Using the material that follows, work out how many lines include the word "xmlns". Your answer should be that number only.
== Segment start ==
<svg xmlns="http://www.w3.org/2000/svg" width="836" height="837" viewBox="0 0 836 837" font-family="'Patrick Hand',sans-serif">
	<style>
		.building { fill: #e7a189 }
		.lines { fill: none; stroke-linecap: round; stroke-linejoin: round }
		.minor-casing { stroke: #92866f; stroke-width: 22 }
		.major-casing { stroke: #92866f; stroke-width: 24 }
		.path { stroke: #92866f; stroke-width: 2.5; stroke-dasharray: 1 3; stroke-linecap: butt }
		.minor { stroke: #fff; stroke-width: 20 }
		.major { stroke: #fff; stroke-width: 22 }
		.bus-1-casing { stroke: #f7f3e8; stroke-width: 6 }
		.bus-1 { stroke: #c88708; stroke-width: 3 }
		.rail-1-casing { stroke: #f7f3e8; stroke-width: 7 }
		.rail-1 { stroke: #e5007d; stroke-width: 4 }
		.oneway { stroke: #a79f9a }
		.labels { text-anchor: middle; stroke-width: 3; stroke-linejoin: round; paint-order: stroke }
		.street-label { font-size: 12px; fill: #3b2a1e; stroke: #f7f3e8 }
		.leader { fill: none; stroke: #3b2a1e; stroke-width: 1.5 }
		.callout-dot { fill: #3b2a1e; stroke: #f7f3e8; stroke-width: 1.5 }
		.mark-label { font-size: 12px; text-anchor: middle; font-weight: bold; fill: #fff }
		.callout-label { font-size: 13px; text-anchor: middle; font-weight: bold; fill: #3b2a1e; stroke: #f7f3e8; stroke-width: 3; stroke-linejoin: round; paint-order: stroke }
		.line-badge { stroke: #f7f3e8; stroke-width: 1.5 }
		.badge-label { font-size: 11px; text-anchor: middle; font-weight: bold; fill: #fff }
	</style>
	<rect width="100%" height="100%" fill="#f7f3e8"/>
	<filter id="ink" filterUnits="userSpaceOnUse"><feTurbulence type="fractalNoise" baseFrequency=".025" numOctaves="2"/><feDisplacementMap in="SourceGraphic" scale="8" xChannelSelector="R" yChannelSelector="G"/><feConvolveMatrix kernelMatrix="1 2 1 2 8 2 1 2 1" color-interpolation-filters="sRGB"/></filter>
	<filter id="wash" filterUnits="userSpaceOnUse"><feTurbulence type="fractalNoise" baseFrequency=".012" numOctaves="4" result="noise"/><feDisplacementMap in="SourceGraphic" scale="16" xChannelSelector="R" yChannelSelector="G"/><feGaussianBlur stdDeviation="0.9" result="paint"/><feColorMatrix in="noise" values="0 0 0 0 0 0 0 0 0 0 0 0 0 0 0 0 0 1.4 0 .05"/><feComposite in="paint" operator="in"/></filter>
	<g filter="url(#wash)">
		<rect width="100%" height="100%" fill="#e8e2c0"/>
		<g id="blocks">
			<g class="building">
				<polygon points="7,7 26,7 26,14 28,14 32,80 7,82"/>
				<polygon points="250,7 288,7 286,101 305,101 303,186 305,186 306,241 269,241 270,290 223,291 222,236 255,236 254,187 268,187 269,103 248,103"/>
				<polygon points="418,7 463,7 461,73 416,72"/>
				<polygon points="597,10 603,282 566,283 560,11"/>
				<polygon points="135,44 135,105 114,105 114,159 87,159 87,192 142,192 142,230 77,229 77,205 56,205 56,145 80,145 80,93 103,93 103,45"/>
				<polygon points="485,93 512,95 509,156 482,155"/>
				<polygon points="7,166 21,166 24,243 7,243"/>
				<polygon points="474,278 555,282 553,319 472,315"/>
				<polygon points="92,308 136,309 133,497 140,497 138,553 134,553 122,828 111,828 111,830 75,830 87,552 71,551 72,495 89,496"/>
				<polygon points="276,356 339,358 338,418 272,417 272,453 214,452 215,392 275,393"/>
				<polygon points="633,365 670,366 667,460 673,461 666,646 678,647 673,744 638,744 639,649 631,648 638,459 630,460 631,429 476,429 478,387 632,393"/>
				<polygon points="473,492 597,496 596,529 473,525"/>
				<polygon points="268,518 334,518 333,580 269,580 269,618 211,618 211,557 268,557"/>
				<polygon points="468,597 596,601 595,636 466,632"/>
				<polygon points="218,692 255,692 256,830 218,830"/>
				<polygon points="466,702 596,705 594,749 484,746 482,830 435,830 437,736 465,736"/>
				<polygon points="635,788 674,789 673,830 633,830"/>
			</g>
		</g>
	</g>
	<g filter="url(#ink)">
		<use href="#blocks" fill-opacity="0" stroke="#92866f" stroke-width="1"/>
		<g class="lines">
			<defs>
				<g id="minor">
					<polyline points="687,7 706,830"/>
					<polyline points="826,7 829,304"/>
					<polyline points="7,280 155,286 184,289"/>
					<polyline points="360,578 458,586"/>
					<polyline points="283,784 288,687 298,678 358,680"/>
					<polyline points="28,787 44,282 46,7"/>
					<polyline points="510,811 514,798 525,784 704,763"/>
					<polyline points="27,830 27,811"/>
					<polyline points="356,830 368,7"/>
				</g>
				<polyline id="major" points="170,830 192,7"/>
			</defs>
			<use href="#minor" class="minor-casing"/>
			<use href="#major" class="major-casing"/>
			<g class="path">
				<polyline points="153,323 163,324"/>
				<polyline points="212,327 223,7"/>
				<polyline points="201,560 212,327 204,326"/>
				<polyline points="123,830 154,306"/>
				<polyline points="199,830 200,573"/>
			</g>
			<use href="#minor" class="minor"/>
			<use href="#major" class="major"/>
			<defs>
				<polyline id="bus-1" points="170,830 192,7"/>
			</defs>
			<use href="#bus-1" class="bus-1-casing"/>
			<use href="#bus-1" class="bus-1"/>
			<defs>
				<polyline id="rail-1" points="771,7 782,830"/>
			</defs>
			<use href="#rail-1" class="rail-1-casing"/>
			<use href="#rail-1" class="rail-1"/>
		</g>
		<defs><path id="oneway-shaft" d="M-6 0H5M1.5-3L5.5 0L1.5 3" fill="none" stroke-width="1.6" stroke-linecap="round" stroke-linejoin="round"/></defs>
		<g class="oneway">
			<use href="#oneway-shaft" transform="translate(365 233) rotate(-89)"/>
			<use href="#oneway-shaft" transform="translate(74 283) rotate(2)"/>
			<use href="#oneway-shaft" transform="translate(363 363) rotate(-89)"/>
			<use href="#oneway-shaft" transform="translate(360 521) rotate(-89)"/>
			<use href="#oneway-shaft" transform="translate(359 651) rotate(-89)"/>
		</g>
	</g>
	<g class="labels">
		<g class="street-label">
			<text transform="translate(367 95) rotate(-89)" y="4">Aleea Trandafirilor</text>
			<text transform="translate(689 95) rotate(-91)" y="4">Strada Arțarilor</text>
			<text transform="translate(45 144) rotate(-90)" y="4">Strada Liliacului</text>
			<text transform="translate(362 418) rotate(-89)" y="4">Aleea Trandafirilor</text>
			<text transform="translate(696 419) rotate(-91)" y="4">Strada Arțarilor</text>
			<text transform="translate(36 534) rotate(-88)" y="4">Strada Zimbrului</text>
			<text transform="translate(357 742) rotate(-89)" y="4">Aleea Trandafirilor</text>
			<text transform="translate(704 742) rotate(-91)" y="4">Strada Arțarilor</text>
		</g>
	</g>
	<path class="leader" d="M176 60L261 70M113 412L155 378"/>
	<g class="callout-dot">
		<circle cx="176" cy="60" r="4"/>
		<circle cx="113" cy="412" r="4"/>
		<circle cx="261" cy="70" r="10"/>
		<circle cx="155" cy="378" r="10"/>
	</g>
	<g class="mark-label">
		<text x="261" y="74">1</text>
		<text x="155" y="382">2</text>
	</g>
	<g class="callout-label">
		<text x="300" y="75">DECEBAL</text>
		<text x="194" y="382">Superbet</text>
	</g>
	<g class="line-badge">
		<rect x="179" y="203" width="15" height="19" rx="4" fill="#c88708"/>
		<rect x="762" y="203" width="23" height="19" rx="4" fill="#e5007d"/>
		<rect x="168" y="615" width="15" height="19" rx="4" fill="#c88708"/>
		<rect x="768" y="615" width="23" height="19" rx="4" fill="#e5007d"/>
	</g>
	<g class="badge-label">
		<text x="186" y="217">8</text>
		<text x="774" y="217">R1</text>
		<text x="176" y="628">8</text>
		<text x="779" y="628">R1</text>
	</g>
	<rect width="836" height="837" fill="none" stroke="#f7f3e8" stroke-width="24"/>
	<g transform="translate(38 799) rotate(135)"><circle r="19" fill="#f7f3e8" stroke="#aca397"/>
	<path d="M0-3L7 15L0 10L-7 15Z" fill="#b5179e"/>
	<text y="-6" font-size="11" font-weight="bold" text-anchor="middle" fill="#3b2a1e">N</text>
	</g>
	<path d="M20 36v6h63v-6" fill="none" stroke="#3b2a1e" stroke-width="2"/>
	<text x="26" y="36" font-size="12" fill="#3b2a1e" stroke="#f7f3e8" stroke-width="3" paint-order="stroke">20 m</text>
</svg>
== Segment end ==
== Segment start ==
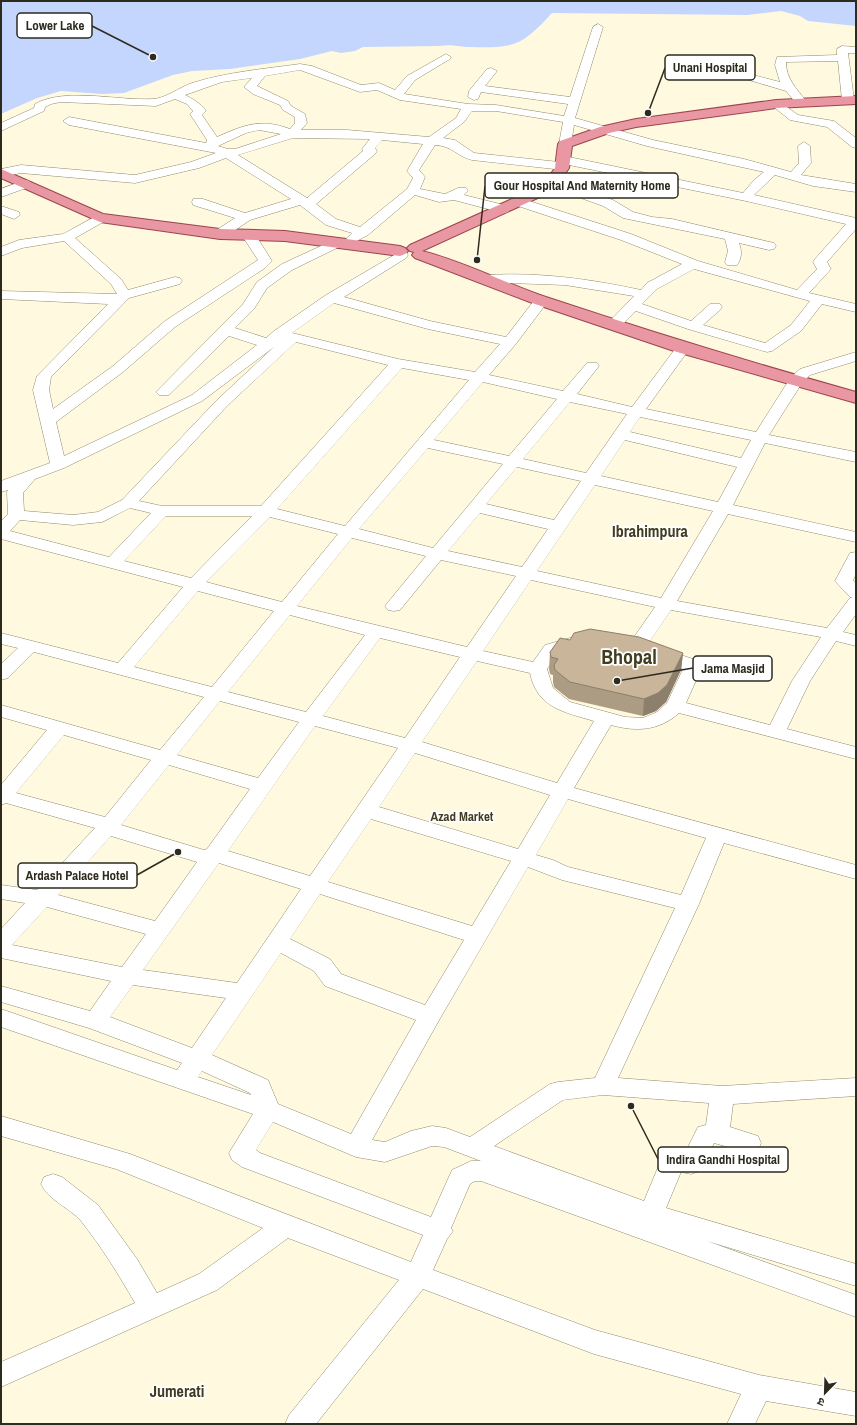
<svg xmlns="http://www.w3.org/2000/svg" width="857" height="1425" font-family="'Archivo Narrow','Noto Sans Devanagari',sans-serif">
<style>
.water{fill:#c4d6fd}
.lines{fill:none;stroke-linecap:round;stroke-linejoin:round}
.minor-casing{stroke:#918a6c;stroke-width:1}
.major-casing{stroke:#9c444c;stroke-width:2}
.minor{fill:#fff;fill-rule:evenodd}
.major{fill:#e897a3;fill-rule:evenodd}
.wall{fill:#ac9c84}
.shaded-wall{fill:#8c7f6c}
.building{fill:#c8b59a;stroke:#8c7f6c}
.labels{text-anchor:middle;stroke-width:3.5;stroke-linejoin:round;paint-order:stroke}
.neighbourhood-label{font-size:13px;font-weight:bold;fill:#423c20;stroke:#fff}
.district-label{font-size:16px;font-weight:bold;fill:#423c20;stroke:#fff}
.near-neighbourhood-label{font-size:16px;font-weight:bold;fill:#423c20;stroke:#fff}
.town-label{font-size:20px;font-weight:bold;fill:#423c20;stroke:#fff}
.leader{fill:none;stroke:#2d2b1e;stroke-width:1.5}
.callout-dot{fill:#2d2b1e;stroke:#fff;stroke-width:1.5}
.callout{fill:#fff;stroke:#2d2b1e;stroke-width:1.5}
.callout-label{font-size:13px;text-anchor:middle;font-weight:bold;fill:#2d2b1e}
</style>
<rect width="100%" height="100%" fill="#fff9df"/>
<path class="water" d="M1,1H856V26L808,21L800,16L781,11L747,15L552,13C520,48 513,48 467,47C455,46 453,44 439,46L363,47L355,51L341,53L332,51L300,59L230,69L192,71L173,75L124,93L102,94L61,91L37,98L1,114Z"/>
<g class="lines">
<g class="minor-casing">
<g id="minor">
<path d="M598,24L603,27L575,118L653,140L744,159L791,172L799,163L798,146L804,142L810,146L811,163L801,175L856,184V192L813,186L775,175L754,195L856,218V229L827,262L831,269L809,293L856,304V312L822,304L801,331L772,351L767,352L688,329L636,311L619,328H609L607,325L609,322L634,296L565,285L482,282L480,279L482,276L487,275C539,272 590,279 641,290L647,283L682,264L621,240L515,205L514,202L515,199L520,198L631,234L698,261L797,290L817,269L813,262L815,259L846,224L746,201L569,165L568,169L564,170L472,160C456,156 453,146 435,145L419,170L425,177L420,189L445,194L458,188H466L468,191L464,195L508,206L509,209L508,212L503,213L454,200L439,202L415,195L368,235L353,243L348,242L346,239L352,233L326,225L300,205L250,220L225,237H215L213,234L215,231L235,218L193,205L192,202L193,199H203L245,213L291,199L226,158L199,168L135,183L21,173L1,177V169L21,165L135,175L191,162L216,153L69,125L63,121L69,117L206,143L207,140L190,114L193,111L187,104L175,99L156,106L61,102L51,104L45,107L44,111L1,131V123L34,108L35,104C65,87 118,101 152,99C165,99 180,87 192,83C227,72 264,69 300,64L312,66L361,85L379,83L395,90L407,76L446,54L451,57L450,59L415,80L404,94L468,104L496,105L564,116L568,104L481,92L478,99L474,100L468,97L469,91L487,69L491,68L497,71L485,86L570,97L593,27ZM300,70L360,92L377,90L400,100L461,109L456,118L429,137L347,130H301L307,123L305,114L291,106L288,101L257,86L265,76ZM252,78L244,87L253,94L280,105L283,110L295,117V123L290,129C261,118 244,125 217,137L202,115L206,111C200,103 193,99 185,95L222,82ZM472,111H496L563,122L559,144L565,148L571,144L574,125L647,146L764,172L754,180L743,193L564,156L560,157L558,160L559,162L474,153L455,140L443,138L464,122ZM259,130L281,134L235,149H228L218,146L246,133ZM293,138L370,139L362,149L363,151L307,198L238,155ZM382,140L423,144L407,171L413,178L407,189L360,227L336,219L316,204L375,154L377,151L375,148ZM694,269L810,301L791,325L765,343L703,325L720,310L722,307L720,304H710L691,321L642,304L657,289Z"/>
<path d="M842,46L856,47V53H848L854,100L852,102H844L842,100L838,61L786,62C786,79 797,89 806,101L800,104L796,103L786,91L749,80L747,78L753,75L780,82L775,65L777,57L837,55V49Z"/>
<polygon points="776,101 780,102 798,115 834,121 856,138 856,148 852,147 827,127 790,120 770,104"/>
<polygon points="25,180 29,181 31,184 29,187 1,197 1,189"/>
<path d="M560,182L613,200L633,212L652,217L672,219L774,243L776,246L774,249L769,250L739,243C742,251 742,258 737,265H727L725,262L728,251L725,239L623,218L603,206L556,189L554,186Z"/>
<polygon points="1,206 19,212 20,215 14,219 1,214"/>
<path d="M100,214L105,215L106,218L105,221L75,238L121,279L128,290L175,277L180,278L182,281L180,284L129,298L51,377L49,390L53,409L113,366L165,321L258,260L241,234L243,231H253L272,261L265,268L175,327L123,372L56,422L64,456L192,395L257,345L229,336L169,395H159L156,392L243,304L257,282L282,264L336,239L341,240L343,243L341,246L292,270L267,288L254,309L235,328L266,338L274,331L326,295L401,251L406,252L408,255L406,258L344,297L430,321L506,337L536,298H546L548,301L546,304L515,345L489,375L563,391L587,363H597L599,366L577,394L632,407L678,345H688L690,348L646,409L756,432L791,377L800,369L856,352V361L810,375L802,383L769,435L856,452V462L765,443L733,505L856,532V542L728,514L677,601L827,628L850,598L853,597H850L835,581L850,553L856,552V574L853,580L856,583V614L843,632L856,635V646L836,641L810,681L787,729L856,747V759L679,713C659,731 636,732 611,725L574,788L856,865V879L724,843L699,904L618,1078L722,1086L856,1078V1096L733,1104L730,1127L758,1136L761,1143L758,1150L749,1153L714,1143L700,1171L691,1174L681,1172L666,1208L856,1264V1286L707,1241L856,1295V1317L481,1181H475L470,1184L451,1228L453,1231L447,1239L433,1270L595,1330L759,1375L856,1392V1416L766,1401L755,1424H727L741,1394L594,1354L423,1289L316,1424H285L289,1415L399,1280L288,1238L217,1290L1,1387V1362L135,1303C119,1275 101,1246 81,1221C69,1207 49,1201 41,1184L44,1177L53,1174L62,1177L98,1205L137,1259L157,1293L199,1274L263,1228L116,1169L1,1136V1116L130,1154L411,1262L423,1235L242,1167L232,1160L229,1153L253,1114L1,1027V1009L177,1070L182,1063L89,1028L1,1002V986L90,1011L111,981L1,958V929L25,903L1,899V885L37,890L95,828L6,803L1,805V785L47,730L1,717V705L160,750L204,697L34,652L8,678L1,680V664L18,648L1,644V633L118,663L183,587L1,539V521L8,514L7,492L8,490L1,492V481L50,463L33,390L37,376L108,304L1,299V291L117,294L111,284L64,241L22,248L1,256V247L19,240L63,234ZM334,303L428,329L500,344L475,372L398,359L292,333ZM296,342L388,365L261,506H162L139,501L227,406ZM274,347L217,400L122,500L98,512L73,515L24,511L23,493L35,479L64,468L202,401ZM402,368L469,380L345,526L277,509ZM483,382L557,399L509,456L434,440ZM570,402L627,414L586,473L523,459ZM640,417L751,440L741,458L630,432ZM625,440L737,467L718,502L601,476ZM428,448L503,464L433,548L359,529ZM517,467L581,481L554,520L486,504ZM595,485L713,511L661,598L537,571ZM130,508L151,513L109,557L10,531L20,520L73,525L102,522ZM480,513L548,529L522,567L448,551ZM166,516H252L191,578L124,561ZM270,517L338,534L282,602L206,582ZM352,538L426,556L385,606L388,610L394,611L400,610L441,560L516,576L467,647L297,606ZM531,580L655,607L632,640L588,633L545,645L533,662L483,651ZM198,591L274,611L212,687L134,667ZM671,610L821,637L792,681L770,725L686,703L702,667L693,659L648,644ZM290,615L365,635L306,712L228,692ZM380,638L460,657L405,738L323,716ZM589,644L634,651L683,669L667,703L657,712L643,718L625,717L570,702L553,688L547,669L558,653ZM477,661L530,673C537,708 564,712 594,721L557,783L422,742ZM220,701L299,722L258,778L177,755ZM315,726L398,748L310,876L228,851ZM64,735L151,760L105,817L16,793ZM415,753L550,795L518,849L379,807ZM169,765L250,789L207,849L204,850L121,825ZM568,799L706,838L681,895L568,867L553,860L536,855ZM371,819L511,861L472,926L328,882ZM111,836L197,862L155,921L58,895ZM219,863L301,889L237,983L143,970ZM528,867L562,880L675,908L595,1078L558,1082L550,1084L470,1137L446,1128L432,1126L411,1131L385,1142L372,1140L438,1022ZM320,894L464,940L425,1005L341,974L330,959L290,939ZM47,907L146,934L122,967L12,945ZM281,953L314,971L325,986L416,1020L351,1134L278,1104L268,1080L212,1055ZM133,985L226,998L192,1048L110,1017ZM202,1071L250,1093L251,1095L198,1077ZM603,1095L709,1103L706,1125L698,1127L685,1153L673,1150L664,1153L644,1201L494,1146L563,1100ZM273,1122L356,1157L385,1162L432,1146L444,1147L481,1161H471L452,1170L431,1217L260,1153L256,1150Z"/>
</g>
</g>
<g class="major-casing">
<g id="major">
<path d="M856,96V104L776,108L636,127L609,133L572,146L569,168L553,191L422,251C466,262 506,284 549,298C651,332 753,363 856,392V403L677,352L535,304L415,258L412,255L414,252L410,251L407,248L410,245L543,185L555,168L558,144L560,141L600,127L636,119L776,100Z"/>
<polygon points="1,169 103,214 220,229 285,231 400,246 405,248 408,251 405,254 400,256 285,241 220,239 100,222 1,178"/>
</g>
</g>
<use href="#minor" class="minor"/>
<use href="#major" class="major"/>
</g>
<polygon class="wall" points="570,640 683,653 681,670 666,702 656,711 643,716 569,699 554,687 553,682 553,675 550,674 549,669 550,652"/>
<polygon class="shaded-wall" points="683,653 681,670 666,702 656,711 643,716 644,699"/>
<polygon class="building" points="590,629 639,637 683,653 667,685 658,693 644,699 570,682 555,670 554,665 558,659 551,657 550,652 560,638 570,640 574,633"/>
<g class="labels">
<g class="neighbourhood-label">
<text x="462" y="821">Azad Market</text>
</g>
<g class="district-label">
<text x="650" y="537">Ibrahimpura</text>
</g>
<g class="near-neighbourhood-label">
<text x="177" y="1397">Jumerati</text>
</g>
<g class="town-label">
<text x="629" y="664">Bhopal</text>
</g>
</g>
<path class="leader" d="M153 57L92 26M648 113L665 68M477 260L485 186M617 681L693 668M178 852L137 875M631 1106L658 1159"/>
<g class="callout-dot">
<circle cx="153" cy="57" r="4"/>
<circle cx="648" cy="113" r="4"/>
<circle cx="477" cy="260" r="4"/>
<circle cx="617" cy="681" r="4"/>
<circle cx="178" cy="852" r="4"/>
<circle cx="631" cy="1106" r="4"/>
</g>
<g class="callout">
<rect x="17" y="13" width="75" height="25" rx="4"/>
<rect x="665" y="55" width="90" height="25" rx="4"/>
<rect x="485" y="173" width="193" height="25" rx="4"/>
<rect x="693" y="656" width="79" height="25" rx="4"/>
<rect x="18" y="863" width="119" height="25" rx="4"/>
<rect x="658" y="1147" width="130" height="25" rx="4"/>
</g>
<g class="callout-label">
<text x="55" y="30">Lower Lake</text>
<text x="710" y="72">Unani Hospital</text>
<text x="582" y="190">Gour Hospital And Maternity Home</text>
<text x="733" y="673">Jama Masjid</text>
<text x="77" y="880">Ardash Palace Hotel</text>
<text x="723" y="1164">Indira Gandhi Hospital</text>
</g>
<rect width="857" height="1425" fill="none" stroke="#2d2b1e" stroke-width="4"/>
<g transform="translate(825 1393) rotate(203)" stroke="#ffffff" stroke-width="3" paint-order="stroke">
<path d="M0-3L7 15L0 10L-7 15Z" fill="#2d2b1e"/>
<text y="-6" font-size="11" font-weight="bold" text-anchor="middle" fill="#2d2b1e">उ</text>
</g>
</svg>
== Segment end ==
__Your solution__:
2